Due to numerous factors that may impact our future cash position, working capital and liquidity as discussed below and the significant cash that will be necessary to continue to service our current level of debt obligations, there can be no assurance that we will have adequate liquidity and capital resources to satisfy our financial obligations beyond 2010.

Our cash inflows and the amounts of expenditures that will be necessary to execute our business plan are subject to numerous uncertainties, including but not limited to changes in drug-eluting coronary stent markets, including the impact of increased competition in such markets and research relating to the efficacy of drug-eluting stents, the sales achieved in such markets by our partner BSC, the timing and success of product sales and marketing initiatives and new product launches, the timing and success of our research, product development and clinical trial activities, the timing of completing certain operational initiatives including facility closures, our ability to effect reductions in certain aspects of our budgets in an efficient and timely manner, and changes in interest rates. These and other uncertainties may adversely affect our liquidity and capital resources to a significant extent and may force us to further reduce our expenditures on research and development or on our various new product and sales and marketing initiatives in order for us to continue to service our debt obligations. Such further reductions in our budgeted expenditures may have an adverse effect on our new product development and sales growth initiatives and reduce our ability to achieve the revenue growth targets, product launch or new product development timelines in our current operating plan. There can also be no assurance that such reductions in expenditures will be adequate to provide sufficient cash flow to continue to service our current level of debt obligations.

In particular, should our royalties received from BSC decline more significantly than we expect in future periods as a result of competition in the drug-eluting stent market or due to negative research or publications relating to the efficacy of drug-eluting stents, our liquidity may continue to be adversely affected, and we may be forced to explore alternative funding sources through debt, equity or other public or private securities offerings, or to pursue certain reorganization, restructuring or other strategic or financial alternatives.

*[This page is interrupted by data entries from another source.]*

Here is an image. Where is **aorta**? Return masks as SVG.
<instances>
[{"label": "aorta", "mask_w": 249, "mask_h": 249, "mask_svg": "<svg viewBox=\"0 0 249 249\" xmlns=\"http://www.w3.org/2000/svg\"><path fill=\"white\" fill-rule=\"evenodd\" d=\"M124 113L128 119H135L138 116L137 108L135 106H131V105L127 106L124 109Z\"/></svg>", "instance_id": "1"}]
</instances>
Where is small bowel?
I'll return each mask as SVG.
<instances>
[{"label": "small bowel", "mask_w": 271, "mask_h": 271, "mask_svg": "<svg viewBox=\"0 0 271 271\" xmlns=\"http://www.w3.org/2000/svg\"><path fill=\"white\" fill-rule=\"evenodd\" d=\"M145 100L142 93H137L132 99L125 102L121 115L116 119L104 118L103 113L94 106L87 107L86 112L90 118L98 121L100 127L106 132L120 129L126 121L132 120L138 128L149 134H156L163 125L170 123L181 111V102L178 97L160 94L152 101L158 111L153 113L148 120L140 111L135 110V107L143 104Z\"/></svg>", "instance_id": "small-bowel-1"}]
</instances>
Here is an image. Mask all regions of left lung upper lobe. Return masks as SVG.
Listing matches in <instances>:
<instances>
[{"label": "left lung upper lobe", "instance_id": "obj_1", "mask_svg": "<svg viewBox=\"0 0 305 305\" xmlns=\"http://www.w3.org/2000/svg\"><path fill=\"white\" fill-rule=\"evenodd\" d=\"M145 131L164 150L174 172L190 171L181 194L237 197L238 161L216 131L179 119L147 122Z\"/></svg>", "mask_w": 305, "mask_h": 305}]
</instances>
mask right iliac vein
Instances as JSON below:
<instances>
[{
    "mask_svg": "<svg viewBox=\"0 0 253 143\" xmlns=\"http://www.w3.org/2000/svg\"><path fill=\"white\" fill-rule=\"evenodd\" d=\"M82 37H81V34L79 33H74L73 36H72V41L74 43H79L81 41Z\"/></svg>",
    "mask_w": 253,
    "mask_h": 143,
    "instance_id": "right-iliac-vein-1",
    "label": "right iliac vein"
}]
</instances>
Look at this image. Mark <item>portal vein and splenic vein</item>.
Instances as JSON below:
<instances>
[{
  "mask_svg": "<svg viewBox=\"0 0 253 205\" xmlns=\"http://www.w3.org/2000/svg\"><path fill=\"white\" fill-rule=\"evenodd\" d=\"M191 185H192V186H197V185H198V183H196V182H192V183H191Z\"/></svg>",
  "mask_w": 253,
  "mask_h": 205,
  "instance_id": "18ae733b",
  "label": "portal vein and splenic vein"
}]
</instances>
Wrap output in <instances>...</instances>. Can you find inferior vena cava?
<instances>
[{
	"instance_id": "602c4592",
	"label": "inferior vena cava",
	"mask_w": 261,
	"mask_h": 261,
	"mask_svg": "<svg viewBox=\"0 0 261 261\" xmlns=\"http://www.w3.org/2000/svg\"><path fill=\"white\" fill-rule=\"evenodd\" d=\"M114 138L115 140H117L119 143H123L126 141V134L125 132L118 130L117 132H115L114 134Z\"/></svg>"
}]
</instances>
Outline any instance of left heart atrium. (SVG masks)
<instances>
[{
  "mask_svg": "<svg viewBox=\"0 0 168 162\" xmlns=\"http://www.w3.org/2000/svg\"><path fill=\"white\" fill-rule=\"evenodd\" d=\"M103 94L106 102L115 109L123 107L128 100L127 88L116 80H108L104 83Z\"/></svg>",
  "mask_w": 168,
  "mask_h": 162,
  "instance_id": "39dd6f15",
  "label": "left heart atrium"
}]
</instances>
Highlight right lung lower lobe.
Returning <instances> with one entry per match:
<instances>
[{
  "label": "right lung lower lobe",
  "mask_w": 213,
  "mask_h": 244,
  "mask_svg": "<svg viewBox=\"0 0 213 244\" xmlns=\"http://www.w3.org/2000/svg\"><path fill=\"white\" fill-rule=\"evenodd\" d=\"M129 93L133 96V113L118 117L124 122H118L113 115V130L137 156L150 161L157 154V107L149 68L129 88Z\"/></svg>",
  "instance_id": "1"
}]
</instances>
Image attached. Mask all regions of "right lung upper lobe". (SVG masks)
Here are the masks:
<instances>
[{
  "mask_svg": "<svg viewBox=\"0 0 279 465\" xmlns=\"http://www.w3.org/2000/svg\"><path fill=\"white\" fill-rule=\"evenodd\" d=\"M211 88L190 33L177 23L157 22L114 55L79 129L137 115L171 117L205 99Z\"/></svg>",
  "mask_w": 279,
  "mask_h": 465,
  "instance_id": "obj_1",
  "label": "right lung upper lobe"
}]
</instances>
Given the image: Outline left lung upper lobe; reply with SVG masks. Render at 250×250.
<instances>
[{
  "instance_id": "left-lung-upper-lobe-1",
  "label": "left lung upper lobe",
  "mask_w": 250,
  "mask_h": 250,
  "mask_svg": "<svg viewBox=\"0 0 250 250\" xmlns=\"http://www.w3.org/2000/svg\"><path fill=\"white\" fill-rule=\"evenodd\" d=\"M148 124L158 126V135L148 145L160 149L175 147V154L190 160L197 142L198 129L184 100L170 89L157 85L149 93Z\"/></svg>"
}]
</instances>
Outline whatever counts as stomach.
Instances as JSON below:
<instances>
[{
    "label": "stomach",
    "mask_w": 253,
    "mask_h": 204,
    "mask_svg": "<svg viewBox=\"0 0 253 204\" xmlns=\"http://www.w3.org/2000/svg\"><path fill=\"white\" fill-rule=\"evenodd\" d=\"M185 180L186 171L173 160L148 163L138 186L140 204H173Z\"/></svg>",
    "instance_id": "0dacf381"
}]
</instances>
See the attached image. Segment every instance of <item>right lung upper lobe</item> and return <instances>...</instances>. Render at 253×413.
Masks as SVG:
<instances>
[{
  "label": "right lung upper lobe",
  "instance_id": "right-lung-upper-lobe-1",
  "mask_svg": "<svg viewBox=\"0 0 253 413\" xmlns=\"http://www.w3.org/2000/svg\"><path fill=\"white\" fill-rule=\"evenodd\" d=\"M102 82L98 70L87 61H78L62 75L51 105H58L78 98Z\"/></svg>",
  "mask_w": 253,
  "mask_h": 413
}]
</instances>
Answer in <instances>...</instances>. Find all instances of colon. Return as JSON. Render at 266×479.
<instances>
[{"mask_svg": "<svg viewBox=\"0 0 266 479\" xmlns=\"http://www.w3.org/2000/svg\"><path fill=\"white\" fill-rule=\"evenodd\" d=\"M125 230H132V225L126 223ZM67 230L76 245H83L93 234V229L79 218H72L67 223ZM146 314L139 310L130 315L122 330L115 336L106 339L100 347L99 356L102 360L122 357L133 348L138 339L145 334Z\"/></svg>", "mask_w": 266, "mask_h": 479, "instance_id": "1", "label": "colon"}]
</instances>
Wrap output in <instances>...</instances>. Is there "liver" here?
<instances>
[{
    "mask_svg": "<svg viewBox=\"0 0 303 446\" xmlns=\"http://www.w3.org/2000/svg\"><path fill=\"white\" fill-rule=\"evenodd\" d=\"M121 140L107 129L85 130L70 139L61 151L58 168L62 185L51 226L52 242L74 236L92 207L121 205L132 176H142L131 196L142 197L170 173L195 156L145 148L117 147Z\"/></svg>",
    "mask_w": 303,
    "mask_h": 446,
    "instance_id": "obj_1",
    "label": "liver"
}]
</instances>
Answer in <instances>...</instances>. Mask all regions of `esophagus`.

We may not be able to complete any restructuring, reorganization or strategic activities on terms that would be favorable for our current lenders or our shareholders. Capital markets conditions deteriorated significantly during 2008 and early 2009, including a significant and material decline in the level of corporate lending activity, combined with a significant increase in the cost of any such lending. Current and future market conditions may have a material effect on our ability to complete any of the activities as described on favorable terms, if at all.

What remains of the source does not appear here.